Felix | Charm them into submission
A sharp suit lining and being a bit of a looker will help barristers get their way in court, says Felix
There was great excitement at the Bar recently to find that as a profession we are rated as pretty hot property. A number of chaps have been identified by blog Your Barrister Boyfriend as being worth a second look not so much on their legal skills but based on their all-round "hotness".
Now such magnetic sexual attraction is not without its place in the court room. It is harder to see it lighting a fire over a rather contentious piece of drafting to do with a dry-shipping claim, although of course it may be that a wet-shipping claim may set the pulses racing. I for one have never quite understood the difference between the wet claims and the dry claims, having found both of them rather, well, dry, to be honest. But perhaps I have been missing something in all of that. Even so, it is hard to imagine getting flustered over charter-parties, bills of lading and exclusion clauses.
However, the Crown Court - where of course all human love, life, passion, drama and implausibility holds sway is a rather different matter. There are a number amongst us who are, quite honestly, up for a bit playing the devilishly charming card to the jury. Not for nothing do we find, among our sober dress, the rather startling lining to the suit jacket. Not for nothing do we find the affectation of multi-coloured or brightly coloured socks. Don't tell me that such expense has been expended simply because of a wardrobe crisis or that there was nothing else going on at the tailors. Those fancy linings will set a chap back a brief or two, trust me.
Love in a law climate
Some on the other hand are downright shabby. There are wing collars that are not so much white but yellow, there are the bands that have marmalade and tomato ketchup stains on them, there are suit trousers that have such shiny bottoms they could be a mirror. There are trousers that barely stay up, there are sticking out stomachs with straining buttons, there are suits with coffee stains on them and gowns that look like they have had a close encounter with a shredder. Up against this lot the sharp dressed man is out on his own.
And it has not been unknown for the odd admiring jury to fall for the odd, admirable, silver-tongued counsel. Nor has it been, I am told, unheard of for the odd defendant to ?fall for his or her brief. I was once told of a rather lovely female barrister who fell in ?love with her bank-robber client and after the trial - which must have ended happily or else the next bit would have been tricky to arrange to say the least - they ran off together. I don't know if that really happened, but I hope it did.
Then of course up there on the bench their honours - the judiciary - are not above a little charm when it comes to the jury. A long time ago now I remember a silk sitting as a recorder in a multi-handed case. He was just charm itself - it was like having Desmond Lynam in his pomp as the judge. Every morning there was a rather conspiratorial "Good morning, members of the jury" as they came in.
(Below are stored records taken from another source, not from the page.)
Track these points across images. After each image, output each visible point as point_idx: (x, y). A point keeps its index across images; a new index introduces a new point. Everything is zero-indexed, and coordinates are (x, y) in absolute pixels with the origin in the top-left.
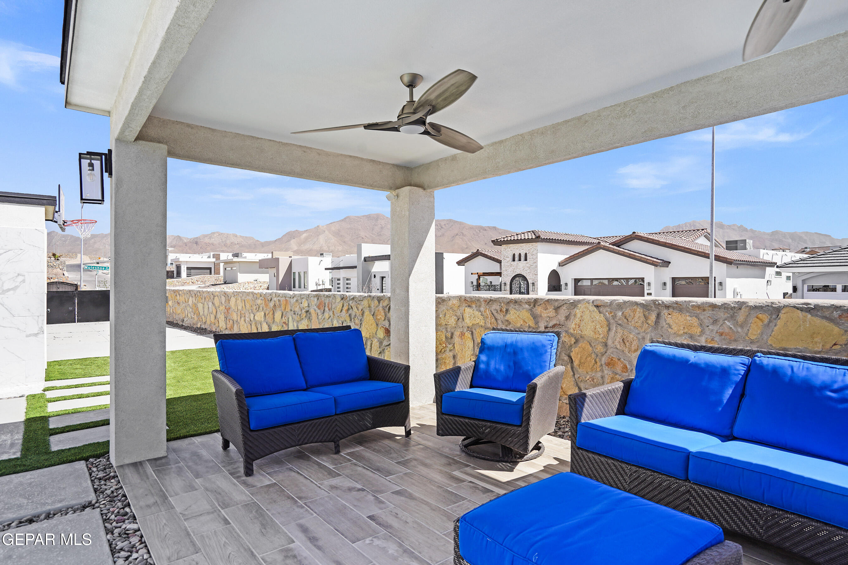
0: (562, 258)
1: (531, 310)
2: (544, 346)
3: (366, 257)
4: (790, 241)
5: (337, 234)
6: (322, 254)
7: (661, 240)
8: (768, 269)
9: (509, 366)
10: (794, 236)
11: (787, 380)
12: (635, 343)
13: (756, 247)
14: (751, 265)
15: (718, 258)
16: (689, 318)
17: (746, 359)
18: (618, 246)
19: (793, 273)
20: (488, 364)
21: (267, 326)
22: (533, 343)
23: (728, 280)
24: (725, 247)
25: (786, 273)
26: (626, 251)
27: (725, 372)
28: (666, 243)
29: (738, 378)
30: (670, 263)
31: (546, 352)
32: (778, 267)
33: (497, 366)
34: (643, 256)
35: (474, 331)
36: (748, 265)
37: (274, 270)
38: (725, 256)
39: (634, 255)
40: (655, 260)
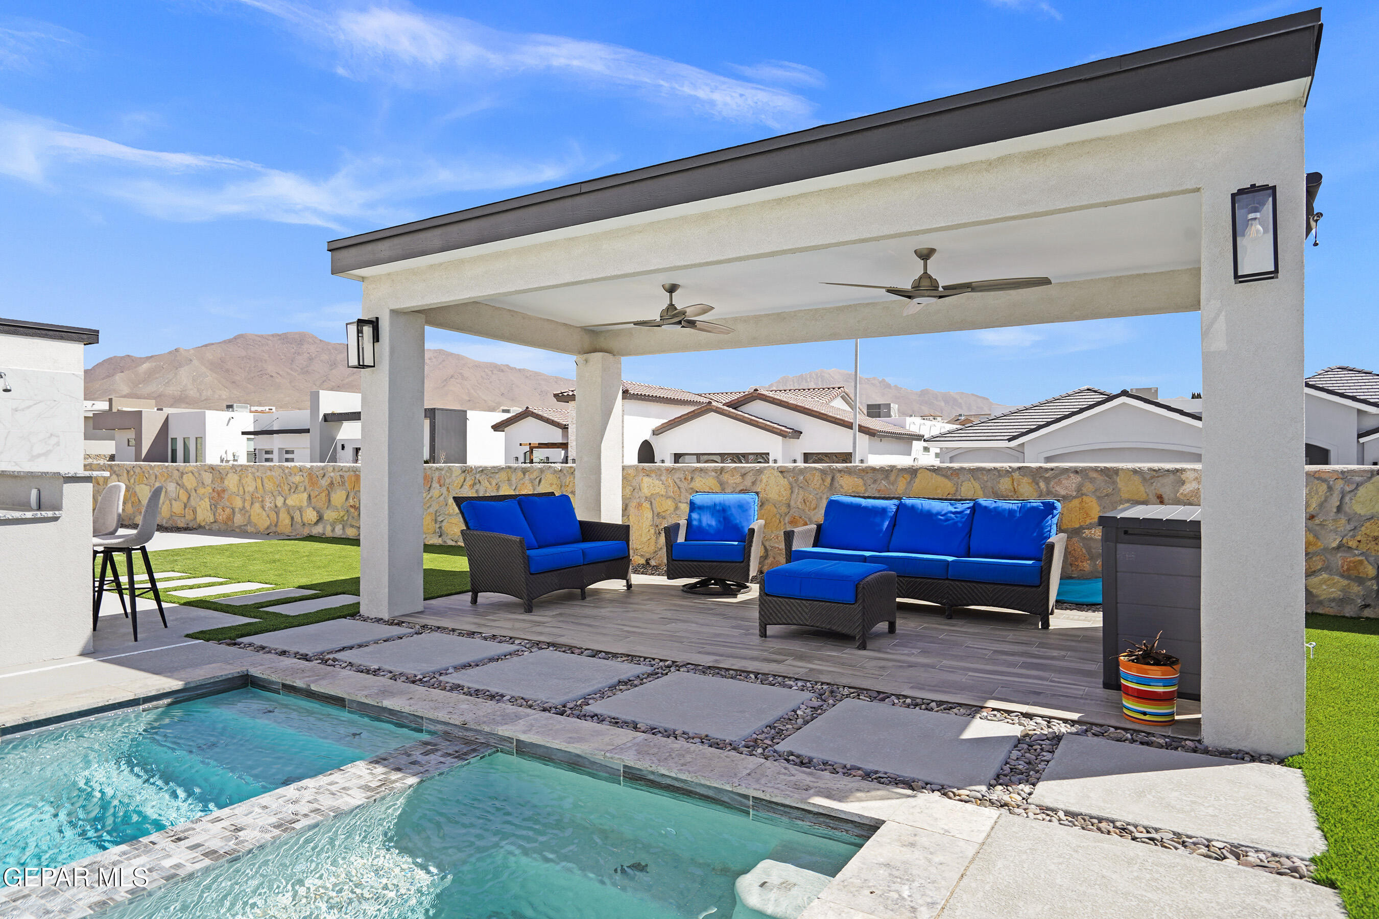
0: (658, 422)
1: (717, 477)
2: (748, 503)
3: (328, 414)
4: (943, 404)
5: (218, 366)
6: (230, 407)
7: (791, 402)
8: (915, 443)
9: (720, 522)
10: (949, 400)
11: (919, 511)
12: (814, 502)
13: (903, 413)
14: (897, 438)
15: (863, 430)
16: (856, 479)
17: (896, 502)
18: (735, 409)
19: (941, 449)
20: (700, 521)
21: (315, 513)
22: (739, 501)
23: (870, 456)
24: (865, 412)
25: (935, 449)
26: (746, 415)
27: (884, 511)
28: (797, 406)
29: (891, 514)
30: (801, 433)
31: (750, 507)
32: (925, 440)
33: (709, 523)
34: (768, 423)
35: (653, 501)
36: (892, 437)
37: (131, 434)
38: (867, 426)
39: (757, 421)
40: (783, 428)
The jury loved it - "Good morning, your honour" they all chorused back - the ladies louder than the men, it ?was observed.
Our judge
All of this taught me a golden rule: "When the jury are in love with the judge - don't p*** off the judge." Elementary really - but lost on counsel for the second defendant who decided that it would be a good idea to pick a fight, several in fact, with the judge. Various withering put-downs went flying counsel's way but he did not get it. He seemed intent on a collision course with the charming, dashing, lovely, polite and so well-mannered blue-eyed judge with the silky voice who charmed the jury. At one point hapless counsel was told that it would be helpful to listen to the answers that the witness gave to counsel's own questions. The jury loved that. And when defence counsel mounted his high horse in high dudgeon back at some other stage the jury looked at the defence barrister with a mixture of pity and contempt - and loathing. "How dare ?he speak to our judge like that. The idiot," you could see them all clearly thinking. ?The final "rolling over please tickle our tummies" moment came when at four o'clock the judge swivelled his chair and direction towards them and said, "Well members of the jury, it's been a long day, shall we say ten thirty tomorrow?" Honestly, I think they wanted to have his babies at that point. The rest of us were busy being sick. But moral of the tale - we all got off, except for the second defendant.
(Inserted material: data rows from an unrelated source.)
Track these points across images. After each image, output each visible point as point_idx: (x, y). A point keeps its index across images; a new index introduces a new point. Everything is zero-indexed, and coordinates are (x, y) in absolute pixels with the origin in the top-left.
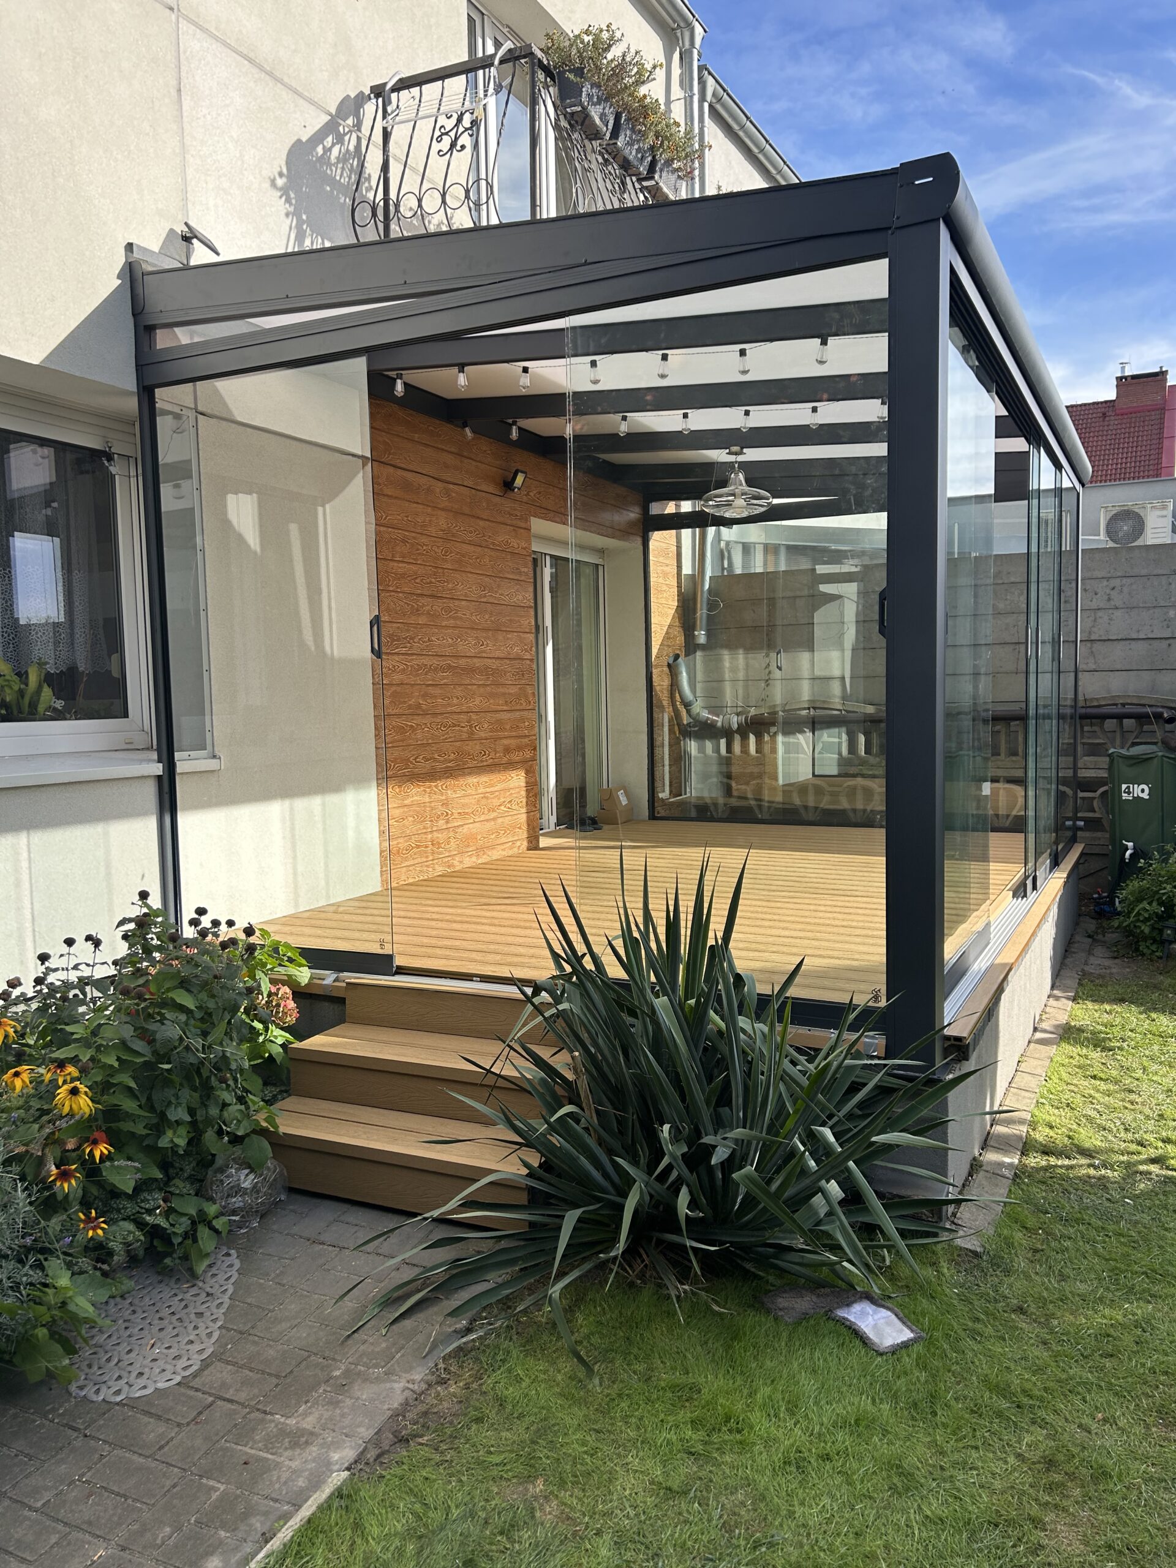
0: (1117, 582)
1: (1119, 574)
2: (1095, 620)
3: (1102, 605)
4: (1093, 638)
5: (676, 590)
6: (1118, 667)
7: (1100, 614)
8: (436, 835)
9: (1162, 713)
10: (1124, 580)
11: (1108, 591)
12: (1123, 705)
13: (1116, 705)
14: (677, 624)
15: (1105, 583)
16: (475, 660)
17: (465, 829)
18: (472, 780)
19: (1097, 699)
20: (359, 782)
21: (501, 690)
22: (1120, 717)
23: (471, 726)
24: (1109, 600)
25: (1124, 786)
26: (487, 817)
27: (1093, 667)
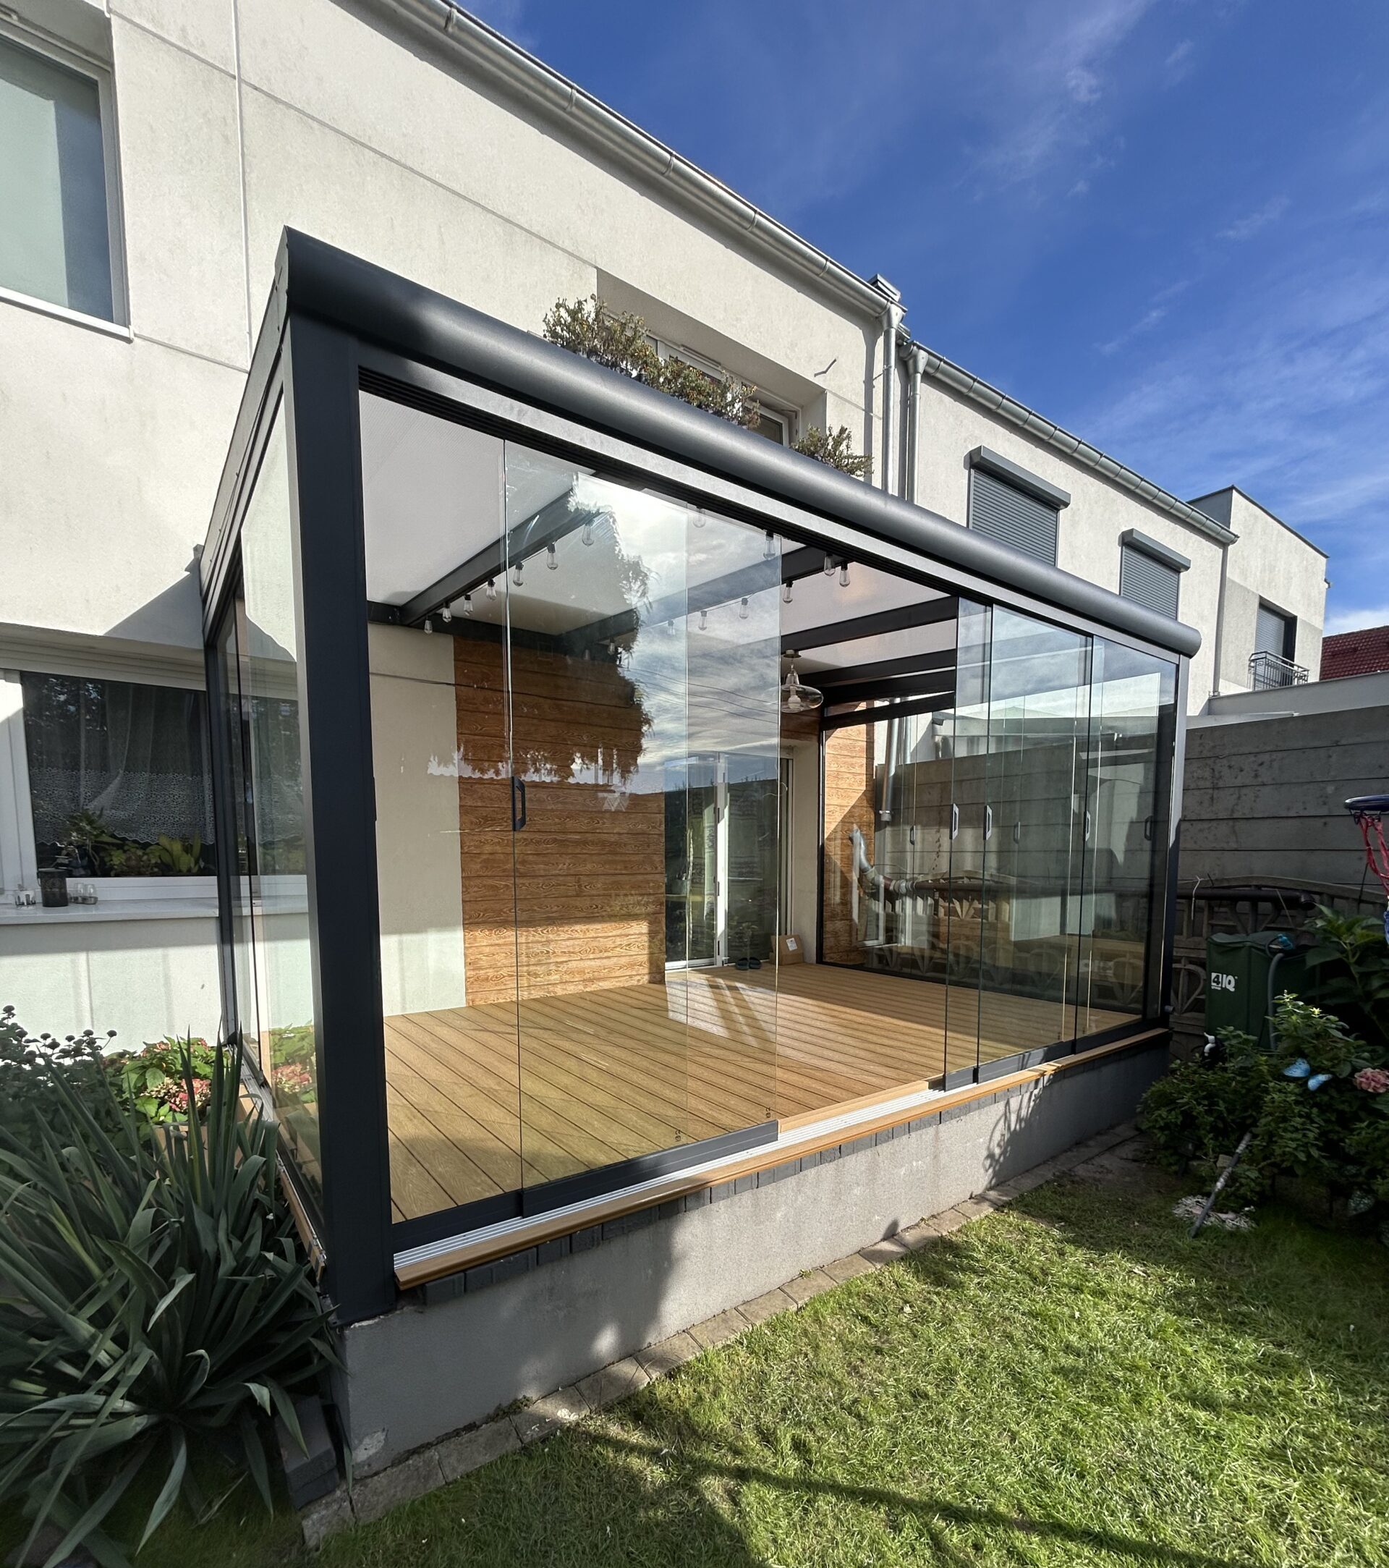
0: (1266, 758)
1: (1269, 749)
2: (1239, 798)
3: (1248, 782)
4: (1235, 816)
5: (864, 777)
6: (1263, 846)
7: (1244, 791)
8: (532, 968)
9: (1298, 898)
10: (1274, 756)
11: (1255, 767)
12: (1259, 887)
13: (1250, 886)
14: (865, 803)
15: (1252, 758)
16: (588, 835)
17: (571, 965)
18: (578, 927)
19: (1227, 880)
20: (442, 924)
21: (618, 858)
22: (1254, 900)
23: (580, 886)
24: (1256, 776)
25: (1214, 975)
26: (598, 956)
27: (1234, 846)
So it just goes to show, that just as in every other walk of life - except perhaps charter parties and boundary wall disputes - oh, and I suppose contested probate cases where at least one party is in fact dead - being a bit of a looker and a bit of a charmer can seriously help your cause.
In my youth I rather thought it funny that someone could actually fancy the judge. But not so long ago, during a conversation about how police officers now seemed to look about 12 years old, we moved on to how young the judges were looking these days. Friend piped up that it was not so much noticing how young the judiciary have become, it is more when you start to fancy them that you really know you're old.
So, members of the jury, much as we charm you, flatter you and commiserate with your long absences from the court room, appeal to your common sense and wisdom, invoke the burden of proof and trust you with one of the biggest decisions of your life, don't assume that rather sexy suit lining is all for your benefit. It might just be someone else's eye we are all trying to catch.